Melanie Brooks: The recent study released by Baylor University titled “American Piety in the 21st Century: New Insights to the Depth and Complexity of Religion in the US” was the topic of news articles across the country in the last few weeks. While most of them had a common thread, a few dug through the findings to report on less prominent findings. These lone wolves focused their articles not on what the researchers felt was the most important aspect of the study, but what they felt would attract their readers.
Baylor University spent considerable time dealing with the declining importance of denomination in this survey. The researchers determined that “Americans may simply be more likely to connect with religion at the local level” and no longer connect with the word “evangelical.”
Such was the story, anyway, as reported by The Washington Post, The Chicago Tribune, Houston Chronicle, Austin-American Statesman, The Salt Lake Tribune, and any paper that relied on the AP.

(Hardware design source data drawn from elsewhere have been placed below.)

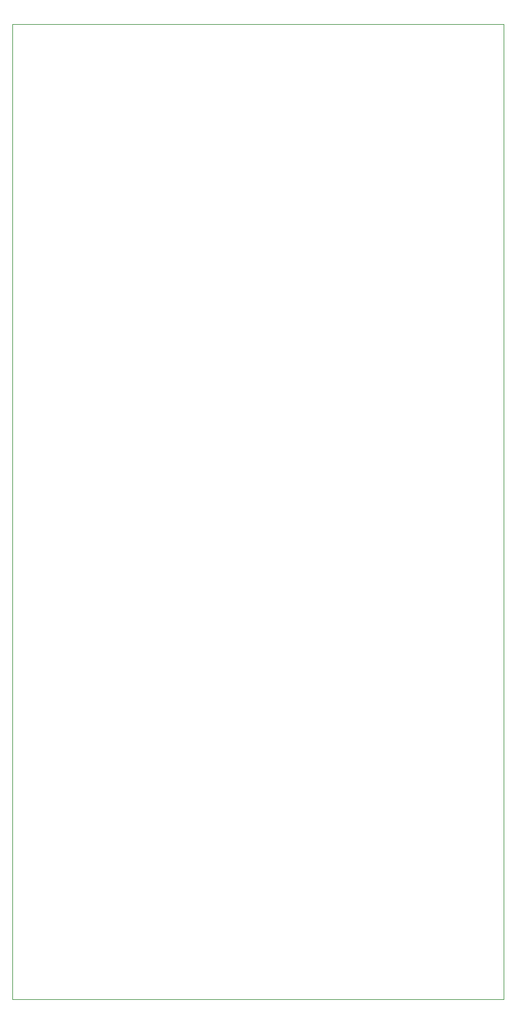
<source format=gbr>
G04 #@! TF.GenerationSoftware,KiCad,Pcbnew,5.1.5-52549c5~84~ubuntu18.04.1*
G04 #@! TF.CreationDate,2020-06-07T18:01:10-07:00*
G04 #@! TF.ProjectId,ram,72616d2e-6b69-4636-9164-5f7063625858,rev?*
G04 #@! TF.SameCoordinates,Original*
G04 #@! TF.FileFunction,Profile,NP*
%FSLAX46Y46*%
G04 Gerber Fmt 4.6, Leading zero omitted, Abs format (unit mm)*
G04 Created by KiCad (PCBNEW 5.1.5-52549c5~84~ubuntu18.04.1) date 2020-06-07 18:01:10*
%MOMM*%
%LPD*%
G04 APERTURE LIST*
%ADD10C,0.050000*%
G04 APERTURE END LIST*
D10*
X172720000Y34290000D02*
X172720000Y-99060000D01*
X172720000Y34290000D02*
X240030000Y34290000D01*
X240030000Y-99060000D02*
X172720000Y-99060000D01*
X240030000Y34290000D02*
X240030000Y-99060000D01*
M02*

</source>
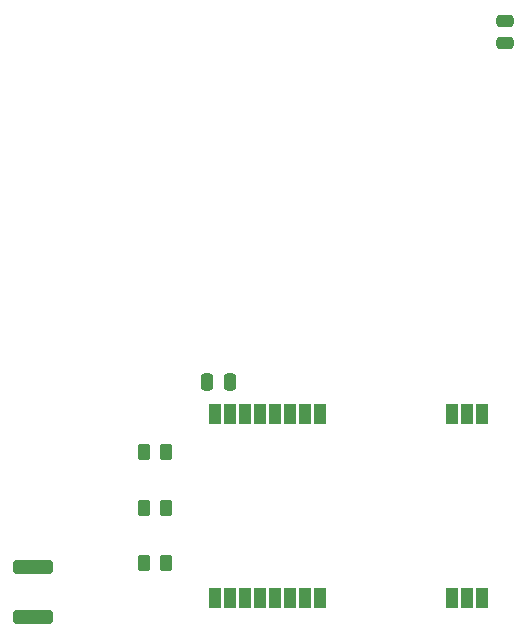
<source format=gtp>
G04 #@! TF.GenerationSoftware,KiCad,Pcbnew,(6.0.2)*
G04 #@! TF.CreationDate,2022-09-28T01:41:44+02:00*
G04 #@! TF.ProjectId,LoRa-Gateway-E220,4c6f5261-2d47-4617-9465-7761792d4532,v1r1a*
G04 #@! TF.SameCoordinates,Original*
G04 #@! TF.FileFunction,Paste,Top*
G04 #@! TF.FilePolarity,Positive*
%FSLAX46Y46*%
G04 Gerber Fmt 4.6, Leading zero omitted, Abs format (unit mm)*
G04 Created by KiCad (PCBNEW (6.0.2)) date 2022-09-28 01:41:44*
%MOMM*%
%LPD*%
G01*
G04 APERTURE LIST*
G04 Aperture macros list*
%AMRoundRect*
0 Rectangle with rounded corners*
0 $1 Rounding radius*
0 $2 $3 $4 $5 $6 $7 $8 $9 X,Y pos of 4 corners*
0 Add a 4 corners polygon primitive as box body*
4,1,4,$2,$3,$4,$5,$6,$7,$8,$9,$2,$3,0*
0 Add four circle primitives for the rounded corners*
1,1,$1+$1,$2,$3*
1,1,$1+$1,$4,$5*
1,1,$1+$1,$6,$7*
1,1,$1+$1,$8,$9*
0 Add four rect primitives between the rounded corners*
20,1,$1+$1,$2,$3,$4,$5,0*
20,1,$1+$1,$4,$5,$6,$7,0*
20,1,$1+$1,$6,$7,$8,$9,0*
20,1,$1+$1,$8,$9,$2,$3,0*%
G04 Aperture macros list end*
%ADD10RoundRect,0.250000X0.475000X-0.250000X0.475000X0.250000X-0.475000X0.250000X-0.475000X-0.250000X0*%
%ADD11RoundRect,0.250000X-0.262500X-0.450000X0.262500X-0.450000X0.262500X0.450000X-0.262500X0.450000X0*%
%ADD12R,1.000000X1.800000*%
%ADD13RoundRect,0.250000X-1.450000X0.312500X-1.450000X-0.312500X1.450000X-0.312500X1.450000X0.312500X0*%
%ADD14RoundRect,0.250000X-0.250000X-0.475000X0.250000X-0.475000X0.250000X0.475000X-0.250000X0.475000X0*%
G04 APERTURE END LIST*
D10*
X157850000Y-45100000D03*
X157850000Y-43200000D03*
D11*
X127287500Y-84400000D03*
X129112500Y-84400000D03*
D12*
X133290000Y-92067500D03*
X134560000Y-92067500D03*
X135830000Y-92067500D03*
X137100000Y-92067500D03*
X138370000Y-92067500D03*
X139640000Y-92067500D03*
X140910000Y-92067500D03*
X142180000Y-92067500D03*
X153380000Y-92067500D03*
X154650000Y-92067500D03*
X155920000Y-92067500D03*
X155920000Y-76467500D03*
X154650000Y-76467500D03*
X153380000Y-76467500D03*
X142180000Y-76467500D03*
X140910000Y-76467500D03*
X139640000Y-76467500D03*
X138370000Y-76467500D03*
X137100000Y-76467500D03*
X135830000Y-76467500D03*
X134560000Y-76467500D03*
X133290000Y-76467500D03*
D11*
X127287500Y-79700000D03*
X129112500Y-79700000D03*
D13*
X117850000Y-89400000D03*
X117850000Y-93675000D03*
D11*
X127287500Y-89100000D03*
X129112500Y-89100000D03*
D14*
X132650000Y-73800000D03*
X134550000Y-73800000D03*
M02*

</source>
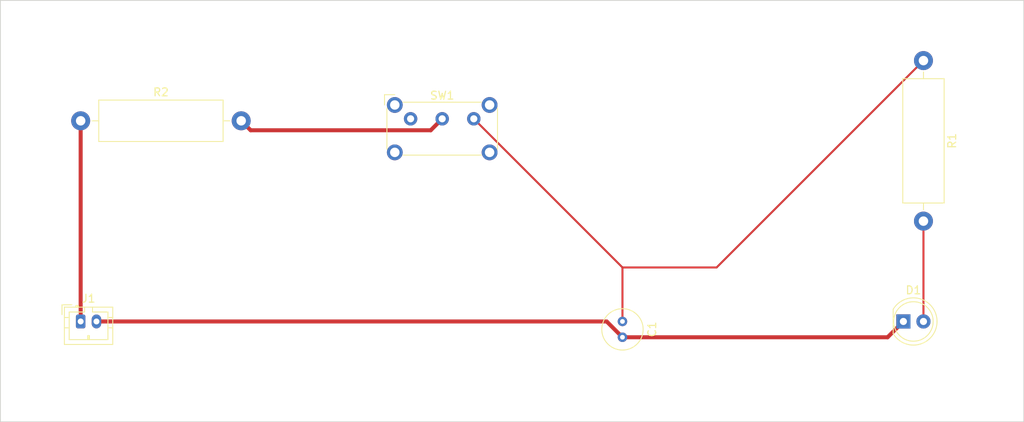
<source format=kicad_pcb>
(kicad_pcb (version 20211014) (generator pcbnew)

  (general
    (thickness 1.6)
  )

  (paper "A4")
  (layers
    (0 "F.Cu" signal)
    (31 "B.Cu" signal)
    (32 "B.Adhes" user "B.Adhesive")
    (33 "F.Adhes" user "F.Adhesive")
    (34 "B.Paste" user)
    (35 "F.Paste" user)
    (36 "B.SilkS" user "B.Silkscreen")
    (37 "F.SilkS" user "F.Silkscreen")
    (38 "B.Mask" user)
    (39 "F.Mask" user)
    (40 "Dwgs.User" user "User.Drawings")
    (41 "Cmts.User" user "User.Comments")
    (42 "Eco1.User" user "User.Eco1")
    (43 "Eco2.User" user "User.Eco2")
    (44 "Edge.Cuts" user)
    (45 "Margin" user)
    (46 "B.CrtYd" user "B.Courtyard")
    (47 "F.CrtYd" user "F.Courtyard")
    (48 "B.Fab" user)
    (49 "F.Fab" user)
    (50 "User.1" user)
    (51 "User.2" user)
    (52 "User.3" user)
    (53 "User.4" user)
    (54 "User.5" user)
    (55 "User.6" user)
    (56 "User.7" user)
    (57 "User.8" user)
    (58 "User.9" user)
  )

  (setup
    (stackup
      (layer "F.SilkS" (type "Top Silk Screen"))
      (layer "F.Paste" (type "Top Solder Paste"))
      (layer "F.Mask" (type "Top Solder Mask") (thickness 0.01))
      (layer "F.Cu" (type "copper") (thickness 0.035))
      (layer "dielectric 1" (type "core") (thickness 1.51) (material "FR4") (epsilon_r 4.5) (loss_tangent 0.02))
      (layer "B.Cu" (type "copper") (thickness 0.035))
      (layer "B.Mask" (type "Bottom Solder Mask") (thickness 0.01))
      (layer "B.Paste" (type "Bottom Solder Paste"))
      (layer "B.SilkS" (type "Bottom Silk Screen"))
      (copper_finish "None")
      (dielectric_constraints no)
    )
    (pad_to_mask_clearance 0)
    (pcbplotparams
      (layerselection 0x00010fc_ffffffff)
      (disableapertmacros false)
      (usegerberextensions false)
      (usegerberattributes true)
      (usegerberadvancedattributes true)
      (creategerberjobfile true)
      (svguseinch false)
      (svgprecision 6)
      (excludeedgelayer true)
      (plotframeref false)
      (viasonmask false)
      (mode 1)
      (useauxorigin false)
      (hpglpennumber 1)
      (hpglpenspeed 20)
      (hpglpendiameter 15.000000)
      (dxfpolygonmode true)
      (dxfimperialunits true)
      (dxfusepcbnewfont true)
      (psnegative false)
      (psa4output false)
      (plotreference true)
      (plotvalue true)
      (plotinvisibletext false)
      (sketchpadsonfab false)
      (subtractmaskfromsilk false)
      (outputformat 1)
      (mirror false)
      (drillshape 1)
      (scaleselection 1)
      (outputdirectory "")
    )
  )

  (net 0 "")
  (net 1 "Net-(C1-Pad1)")
  (net 2 "Net-(C1-Pad2)")
  (net 3 "Net-(D1-Pad2)")
  (net 4 "Net-(J1-Pad1)")
  (net 5 "Net-(R2-Pad2)")
  (net 6 "unconnected-(SW1-Pad1)")

  (footprint "Capacitor_THT:C_Radial_D5.0mm_H5.0mm_P2.00mm" (layer "F.Cu") (at 165.1 83.82 -90))

  (footprint "Resistor_THT:R_Axial_DIN0516_L15.5mm_D5.0mm_P20.32mm_Horizontal" (layer "F.Cu") (at 96.52 58.42))

  (footprint "Button_Switch_THT:SW_E-Switch_EG1224_SPDT_Angled" (layer "F.Cu") (at 138.2825 58.1675))

  (footprint "LED_THT:LED_D5.0mm" (layer "F.Cu") (at 200.66 83.82))

  (footprint "Resistor_THT:R_Axial_DIN0516_L15.5mm_D5.0mm_P20.32mm_Horizontal" (layer "F.Cu") (at 203.2 50.8 -90))

  (footprint "Connector_JST:JST_PH_B2B-PH-K_1x02_P2.00mm_Vertical" (layer "F.Cu") (at 96.52 83.82))

  (gr_rect (start 86.36 43.18) (end 215.9 96.52) (layer "Edge.Cuts") (width 0.1) (fill none) (tstamp 56e977a2-dac0-474b-90cb-3d1d6201e9d4))

  (segment (start 165.1 76.985) (end 165.1 83.82) (width 0.254) (layer "F.Cu") (net 1) (tstamp 7538eebb-8e7c-422a-bd96-41becc59dd8e))
  (segment (start 177.015 76.985) (end 203.2 50.8) (width 0.254) (layer "F.Cu") (net 1) (tstamp 8c941afa-6fa3-4406-9386-5bc47b1bdf06))
  (segment (start 165.1 76.985) (end 177.015 76.985) (width 0.254) (layer "F.Cu") (net 1) (tstamp a754e67d-420d-4b53-a482-238b19ec137a))
  (segment (start 146.2825 58.1675) (end 165.1 76.985) (width 0.254) (layer "F.Cu") (net 1) (tstamp cf54ba1f-342a-49fb-857c-a1a929601ec7))
  (segment (start 98.52 83.82) (end 163.1 83.82) (width 0.508) (layer "F.Cu") (net 2) (tstamp 0de48f10-2a08-40d7-848c-f3d026987516))
  (segment (start 163.1 83.82) (end 165.1 85.82) (width 0.508) (layer "F.Cu") (net 2) (tstamp 3c0cad3c-32be-416f-b1cf-7e7569c75c8e))
  (segment (start 198.66 85.82) (end 200.66 83.82) (width 0.508) (layer "F.Cu") (net 2) (tstamp 8ae02d88-1e09-4346-9c73-1a8c40395d81))
  (segment (start 165.1 85.82) (end 198.66 85.82) (width 0.508) (layer "F.Cu") (net 2) (tstamp fddb9b5c-d71a-4b99-b8bf-8601fc51d4b9))
  (segment (start 203.2 71.12) (end 203.2 83.82) (width 0.254) (layer "F.Cu") (net 3) (tstamp f34c51d4-1185-48c8-8377-9d7c6f6e58eb))
  (segment (start 96.52 58.42) (end 96.52 83.82) (width 0.508) (layer "F.Cu") (net 4) (tstamp dad05c8e-776e-4561-b7ff-5c530c17ca1a))
  (segment (start 140.83 59.62) (end 142.2825 58.1675) (width 0.508) (layer "F.Cu") (net 5) (tstamp 19b085b0-04cf-4689-bd36-e5eabbe74264))
  (segment (start 116.84 58.42) (end 118.04 59.62) (width 0.508) (layer "F.Cu") (net 5) (tstamp 7a8e3b8b-3f68-4bd6-a20a-4ccf2c694d80))
  (segment (start 118.04 59.62) (end 140.83 59.62) (width 0.508) (layer "F.Cu") (net 5) (tstamp e6a6e3dd-61c7-48e0-8f89-7c1732150433))

)

</source>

The study was broken into two sections: Religious Affiliation and Religious Belief, which included five subtopics apiece. “Paranormal America” was one of the topics barely grazed upon by journalists in their pieces. Perhaps they felt that the topic wasn’t as serious as the others or that because it was near the back of the report it wasn’t as newsworthy.
Here are a few facts that apparently aren’t news:
• 45.3% of people living in the eastern part of the U.S. believe places can be haunted
• 27.2% of females (as opposed to 14% of males) believe that it is possible to communicate with the dead
• Education explains little of the variation in paranormal experiences
• Over 80% of the population living in the East, Midwest and Western parts of the country believe in alternative medicine
These facts seemed to be overlooked, but are they any less interesting? Perhaps the journalists took the information that the Baylor researchers wanted to push out front and felt that it was good enough. For a study that touts itself to be “the most extensive and sensitive study of religion ever conducted,” the stories that came out after the study went public seemed to be from the same one page press release.
Melanie Brooks is a graduate student in New York University’s Department of Journalism.